Woodbury's suit arose after the discovery of suspected ethical violations by Lt. Milt Footer, accused of misuing his badge and failing to bill Paul Allen, billionaire owner of the Seahawks, for $200,000 in fire services at Qwest Field. Dean had wanted to give Footer just a verbal warning, and had refused to transfer the lieutenant to another assignment. Others in the department forced Dean's hand.

Woodbury, one of the senior members of the fire marshall's staff who objected to Dean's refusal for more severe punishment, filed a complaint in October 2008 about the Footer incident with the city's Ethics and Elections Commission. The EEC issued a scathing report last year that erupted into headlines. Last June, Woodbury filed his lawsuit, claiming he was demoted for speaking out. A judge recently allowed the suit to go forward.

But on Friday, city attorneys filed yet another motion to dismiss the case, claiming the court lacks jurisdiction. Woodbury, says assistant city attorney Erin Overbey, "has not completed the adjudicative process he initiated with the Office of Administration Hearings in 2009. Until he does so, there is no jurisdiction in this court." The city's motion, with exhibits, runs 66 pages. A hearing is set for this Friday.

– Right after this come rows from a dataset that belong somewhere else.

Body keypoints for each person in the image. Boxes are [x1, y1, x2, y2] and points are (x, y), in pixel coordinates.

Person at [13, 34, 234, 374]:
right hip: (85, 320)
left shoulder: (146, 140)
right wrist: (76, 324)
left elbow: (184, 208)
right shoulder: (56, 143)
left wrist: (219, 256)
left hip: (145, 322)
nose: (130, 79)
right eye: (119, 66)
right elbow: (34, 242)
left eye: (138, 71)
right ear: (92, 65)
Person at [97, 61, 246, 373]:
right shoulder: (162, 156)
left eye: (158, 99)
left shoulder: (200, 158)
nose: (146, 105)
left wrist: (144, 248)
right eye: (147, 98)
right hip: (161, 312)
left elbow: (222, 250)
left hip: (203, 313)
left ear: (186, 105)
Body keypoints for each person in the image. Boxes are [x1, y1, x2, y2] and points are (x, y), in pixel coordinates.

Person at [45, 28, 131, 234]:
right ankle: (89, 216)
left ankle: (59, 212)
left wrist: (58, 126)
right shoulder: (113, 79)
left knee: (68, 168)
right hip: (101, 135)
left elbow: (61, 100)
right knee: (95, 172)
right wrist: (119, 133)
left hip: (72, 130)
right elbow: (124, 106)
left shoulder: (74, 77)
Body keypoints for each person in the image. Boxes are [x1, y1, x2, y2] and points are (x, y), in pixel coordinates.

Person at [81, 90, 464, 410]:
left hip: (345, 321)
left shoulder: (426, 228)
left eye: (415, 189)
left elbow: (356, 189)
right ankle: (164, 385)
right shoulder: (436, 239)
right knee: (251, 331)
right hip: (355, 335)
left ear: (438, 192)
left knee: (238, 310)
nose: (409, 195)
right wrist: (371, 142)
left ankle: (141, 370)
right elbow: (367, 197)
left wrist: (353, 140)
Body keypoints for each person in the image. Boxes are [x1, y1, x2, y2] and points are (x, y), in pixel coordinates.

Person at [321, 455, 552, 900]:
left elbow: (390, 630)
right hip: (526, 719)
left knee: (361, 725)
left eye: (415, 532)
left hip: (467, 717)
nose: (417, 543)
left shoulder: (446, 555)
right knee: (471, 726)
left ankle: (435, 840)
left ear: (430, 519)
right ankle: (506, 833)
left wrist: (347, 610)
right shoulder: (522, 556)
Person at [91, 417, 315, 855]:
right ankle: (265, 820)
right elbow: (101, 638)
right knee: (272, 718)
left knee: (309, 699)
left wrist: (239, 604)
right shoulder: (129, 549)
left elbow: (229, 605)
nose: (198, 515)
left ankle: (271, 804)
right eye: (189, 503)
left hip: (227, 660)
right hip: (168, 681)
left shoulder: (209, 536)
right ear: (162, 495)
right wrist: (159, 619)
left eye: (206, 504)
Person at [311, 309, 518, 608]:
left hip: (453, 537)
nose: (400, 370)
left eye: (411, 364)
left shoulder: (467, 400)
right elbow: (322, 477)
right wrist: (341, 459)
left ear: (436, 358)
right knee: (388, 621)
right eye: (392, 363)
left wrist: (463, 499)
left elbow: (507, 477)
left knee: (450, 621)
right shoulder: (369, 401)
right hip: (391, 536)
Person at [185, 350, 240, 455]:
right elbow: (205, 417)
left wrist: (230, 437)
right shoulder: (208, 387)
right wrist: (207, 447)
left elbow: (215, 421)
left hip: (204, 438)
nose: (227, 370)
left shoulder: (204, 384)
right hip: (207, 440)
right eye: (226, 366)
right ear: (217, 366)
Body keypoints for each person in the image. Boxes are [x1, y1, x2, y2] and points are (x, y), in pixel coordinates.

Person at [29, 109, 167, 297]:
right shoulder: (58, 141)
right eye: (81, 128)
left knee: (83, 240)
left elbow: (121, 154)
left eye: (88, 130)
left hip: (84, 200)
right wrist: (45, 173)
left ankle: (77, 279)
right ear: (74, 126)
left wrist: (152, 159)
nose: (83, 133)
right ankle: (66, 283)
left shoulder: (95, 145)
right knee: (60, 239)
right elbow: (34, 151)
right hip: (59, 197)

Seattle Fire Fighters union leader Kenny Stuart says the city's actions are the result of pressure from its insurance carrier to play hardball with fire department personnel. Most recently, the city lost its attempt to rehear the case of disabled Seattle firefighter Mark Jones. He was awarded $12.8 million by a jury last year, but the city's insurer produced a video showing Jones chopping wood and dancing, claiming he faked his injuries.

"The insurance company doesn't want to pay, which to me is sickening," says Stuart, "and the city has to go along with the challenge or it could end up paying the whole amount."